Brief: In the data below, find each line containing the string "түстері" and return it.

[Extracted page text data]
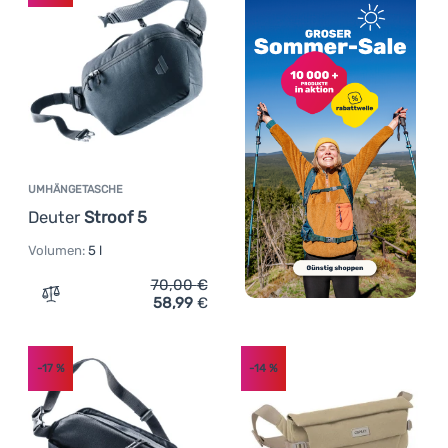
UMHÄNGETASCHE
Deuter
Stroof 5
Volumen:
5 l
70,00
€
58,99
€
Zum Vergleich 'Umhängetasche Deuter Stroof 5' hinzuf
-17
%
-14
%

* * *

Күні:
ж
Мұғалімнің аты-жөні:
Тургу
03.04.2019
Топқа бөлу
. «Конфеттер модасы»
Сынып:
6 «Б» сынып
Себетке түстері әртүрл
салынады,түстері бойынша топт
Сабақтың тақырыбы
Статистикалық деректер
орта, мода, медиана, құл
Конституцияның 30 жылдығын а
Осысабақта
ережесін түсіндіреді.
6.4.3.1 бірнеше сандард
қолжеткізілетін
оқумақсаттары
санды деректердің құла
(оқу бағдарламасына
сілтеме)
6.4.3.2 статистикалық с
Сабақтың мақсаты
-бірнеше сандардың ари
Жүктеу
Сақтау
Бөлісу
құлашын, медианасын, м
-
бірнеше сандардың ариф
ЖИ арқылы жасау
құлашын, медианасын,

...

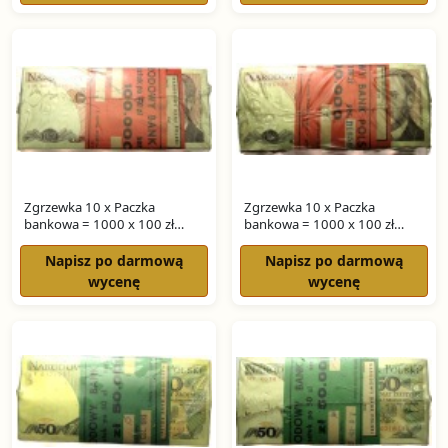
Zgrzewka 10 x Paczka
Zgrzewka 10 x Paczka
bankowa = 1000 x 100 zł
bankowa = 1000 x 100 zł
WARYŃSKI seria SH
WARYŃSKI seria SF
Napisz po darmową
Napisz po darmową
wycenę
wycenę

Written response:
Себетке түстері әртүрл
салынады,түстері бойынша топт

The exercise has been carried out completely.